The peso continued to depreciate against the dollar on Wednesday, dropping eight percent to 63 per greenback at Banco Nación.
Earlier in the day, it had opened at 58 pesos in Banco Nación and 59.30 among City traders.
Since Sunday's PASO election, the peso has slumped by around 30 percent against the dollar. Last Friday, it stood at 46.55 per greenback.
Attempting to calm the currency, the Central Bank sold US$248 million of reserves, plus an additional US$60 million on behalf of the Treasury. Since the PASOs, the monetary authority has sold reserves totalling some US$503 million.
Country risk, or riesgo país, meanwhile, has now risen 1,741 points, rising more than 18 percent.
Earlier this morning, President Macri announced plans for salary hikes and tax cuts after voters turned resoundingly against his austerity policies, sparking days of economic turmoil.
The president said his government will cut income taxes for workers, increase subsidies and introduce a 90-day freeze on fuel prices to help ease the economic shock.

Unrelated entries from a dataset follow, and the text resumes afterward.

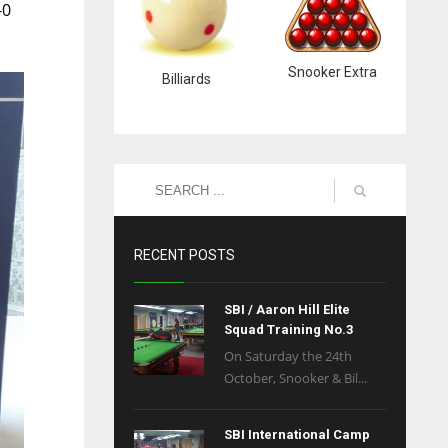
-0
Snooker Extra
Billiards
RECENT POSTS
SBI / Aaron Hill Elite
Squad Training No.3
On Saturday the 24th
October, Snooker & Bil...
SBI International Camp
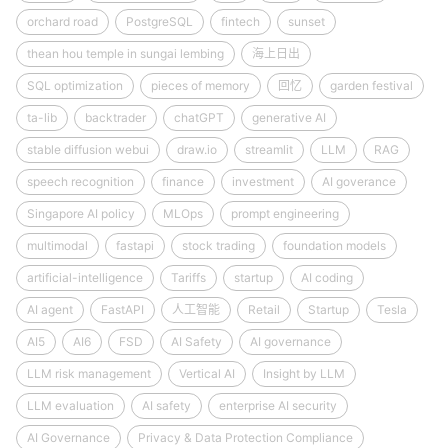
orchard road
PostgreSQL
fintech
sunset
thean hou temple in sungai lembing
海上日出
SQL optimization
pieces of memory
回忆
garden festival
ta-lib
backtrader
chatGPT
generative AI
stable diffusion webui
draw.io
streamlit
LLM
RAG
speech recognition
finance
investment
AI goverance
Singapore AI policy
MLOps
prompt engineering
multimodal
fastapi
stock trading
foundation models
artificial-intelligence
Tariffs
startup
AI coding
AI agent
FastAPI
人工智能
Retail
Startup
Tesla
AI5
AI6
FSD
AI Safety
AI governance
LLM risk management
Vertical AI
Insight by LLM
LLM evaluation
AI safety
enterprise AI security
AI Governance
Privacy & Data Protection Compliance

He also announced an unspecified increase in the monthly minimum wage – currently 12,500 pesos – saying it would benefit two million workers.
"My task is to ensure governance. Dialogue is the only way. Uncertainty has caused a lot of damage and forces us to be responsible. I want to convey peace of mind in this electoral process that has begun," he said in a message released before markets opened.